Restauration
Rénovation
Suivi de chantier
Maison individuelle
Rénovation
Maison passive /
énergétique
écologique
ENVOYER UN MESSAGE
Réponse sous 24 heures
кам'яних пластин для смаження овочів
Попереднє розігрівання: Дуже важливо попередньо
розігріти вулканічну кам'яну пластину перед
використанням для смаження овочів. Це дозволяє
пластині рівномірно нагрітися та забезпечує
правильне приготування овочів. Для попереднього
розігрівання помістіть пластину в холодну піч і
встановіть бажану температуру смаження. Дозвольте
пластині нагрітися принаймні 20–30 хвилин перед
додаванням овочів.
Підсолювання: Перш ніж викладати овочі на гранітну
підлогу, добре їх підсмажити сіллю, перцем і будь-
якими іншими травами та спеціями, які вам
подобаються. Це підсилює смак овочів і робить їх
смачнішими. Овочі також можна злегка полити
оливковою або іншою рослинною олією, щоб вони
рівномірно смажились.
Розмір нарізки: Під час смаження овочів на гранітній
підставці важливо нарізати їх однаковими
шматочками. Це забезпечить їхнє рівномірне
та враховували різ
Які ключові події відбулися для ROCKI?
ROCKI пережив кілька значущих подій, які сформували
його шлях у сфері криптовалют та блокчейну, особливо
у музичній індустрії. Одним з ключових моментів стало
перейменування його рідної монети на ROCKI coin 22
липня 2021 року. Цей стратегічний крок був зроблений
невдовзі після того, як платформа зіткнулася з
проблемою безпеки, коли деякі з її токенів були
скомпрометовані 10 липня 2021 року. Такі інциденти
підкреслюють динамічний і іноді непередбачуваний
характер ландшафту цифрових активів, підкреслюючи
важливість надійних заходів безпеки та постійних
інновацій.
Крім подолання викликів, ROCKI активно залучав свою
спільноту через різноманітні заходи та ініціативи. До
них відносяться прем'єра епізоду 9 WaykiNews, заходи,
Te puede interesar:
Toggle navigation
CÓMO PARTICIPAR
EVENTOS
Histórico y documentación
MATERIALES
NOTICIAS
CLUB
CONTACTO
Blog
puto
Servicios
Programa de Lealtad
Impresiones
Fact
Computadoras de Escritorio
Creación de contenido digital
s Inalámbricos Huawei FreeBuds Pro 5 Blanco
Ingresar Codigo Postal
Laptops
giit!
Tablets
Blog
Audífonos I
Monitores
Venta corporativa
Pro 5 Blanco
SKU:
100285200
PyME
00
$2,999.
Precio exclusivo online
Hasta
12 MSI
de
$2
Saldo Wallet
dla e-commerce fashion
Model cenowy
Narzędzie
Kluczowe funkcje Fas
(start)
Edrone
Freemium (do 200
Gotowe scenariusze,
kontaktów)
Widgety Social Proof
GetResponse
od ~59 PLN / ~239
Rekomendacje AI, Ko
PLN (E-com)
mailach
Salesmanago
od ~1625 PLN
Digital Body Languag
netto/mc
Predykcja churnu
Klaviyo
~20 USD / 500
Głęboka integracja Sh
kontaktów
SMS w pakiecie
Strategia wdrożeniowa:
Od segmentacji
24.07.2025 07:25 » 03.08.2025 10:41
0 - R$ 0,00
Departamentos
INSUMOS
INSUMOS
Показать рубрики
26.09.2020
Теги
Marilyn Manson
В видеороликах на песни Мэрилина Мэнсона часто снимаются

+++++

Rewrite all lines of the records above, replacing "Blog" with "Artículos" everywhere it occurs and keeping everything else the same.

— Reply to the task —
Restauration
Rénovation
Suivi de chantier
Maison individuelle
Rénovation
Maison passive /
énergétique
écologique
ENVOYER UN MESSAGE
Réponse sous 24 heures
кам'яних пластин для смаження овочів
Попереднє розігрівання: Дуже важливо попередньо
розігріти вулканічну кам'яну пластину перед
використанням для смаження овочів. Це дозволяє
пластині рівномірно нагрітися та забезпечує
правильне приготування овочів. Для попереднього
розігрівання помістіть пластину в холодну піч і
встановіть бажану температуру смаження. Дозвольте
пластині нагрітися принаймні 20–30 хвилин перед
додаванням овочів.
Підсолювання: Перш ніж викладати овочі на гранітну
підлогу, добре їх підсмажити сіллю, перцем і будь-
якими іншими травами та спеціями, які вам
подобаються. Це підсилює смак овочів і робить їх
смачнішими. Овочі також можна злегка полити
оливковою або іншою рослинною олією, щоб вони
рівномірно смажились.
Розмір нарізки: Під час смаження овочів на гранітній
підставці важливо нарізати їх однаковими
шматочками. Це забезпечить їхнє рівномірне
та враховували різ
Які ключові події відбулися для ROCKI?
ROCKI пережив кілька значущих подій, які сформували
його шлях у сфері криптовалют та блокчейну, особливо
у музичній індустрії. Одним з ключових моментів стало
перейменування його рідної монети на ROCKI coin 22
липня 2021 року. Цей стратегічний крок був зроблений
невдовзі після того, як платформа зіткнулася з
проблемою безпеки, коли деякі з її токенів були
скомпрометовані 10 липня 2021 року. Такі інциденти
підкреслюють динамічний і іноді непередбачуваний
характер ландшафту цифрових активів, підкреслюючи
важливість надійних заходів безпеки та постійних
інновацій.
Крім подолання викликів, ROCKI активно залучав свою
спільноту через різноманітні заходи та ініціативи. До
них відносяться прем'єра епізоду 9 WaykiNews, заходи,
Te puede interesar:
Toggle navigation
CÓMO PARTICIPAR
EVENTOS
Histórico y documentación
MATERIALES
NOTICIAS
CLUB
CONTACTO
Artículos
puto
Servicios
Programa de Lealtad
Impresiones
Fact
Computadoras de Escritorio
Creación de contenido digital
s Inalámbricos Huawei FreeBuds Pro 5 Blanco
Ingresar Codigo Postal
Laptops
giit!
Tablets
Artículos
Audífonos I
Monitores
Venta corporativa
Pro 5 Blanco
SKU:
100285200
PyME
00
$2,999.
Precio exclusivo online
Hasta
12 MSI
de
$2
Saldo Wallet
dla e-commerce fashion
Model cenowy
Narzędzie
Kluczowe funkcje Fas
(start)
Edrone
Freemium (do 200
Gotowe scenariusze,
kontaktów)
Widgety Social Proof
GetResponse
od ~59 PLN / ~239
Rekomendacje AI, Ko
PLN (E-com)
mailach
Salesmanago
od ~1625 PLN
Digital Body Languag
netto/mc
Predykcja churnu
Klaviyo
~20 USD / 500
Głęboka integracja Sh
kontaktów
SMS w pakiecie
Strategia wdrożeniowa:
Od segmentacji
24.07.2025 07:25 » 03.08.2025 10:41
0 - R$ 0,00
Departamentos
INSUMOS
INSUMOS
Показать рубрики
26.09.2020
Теги
Marilyn Manson
В видеороликах на песни Мэрилина Мэнсона часто снимаются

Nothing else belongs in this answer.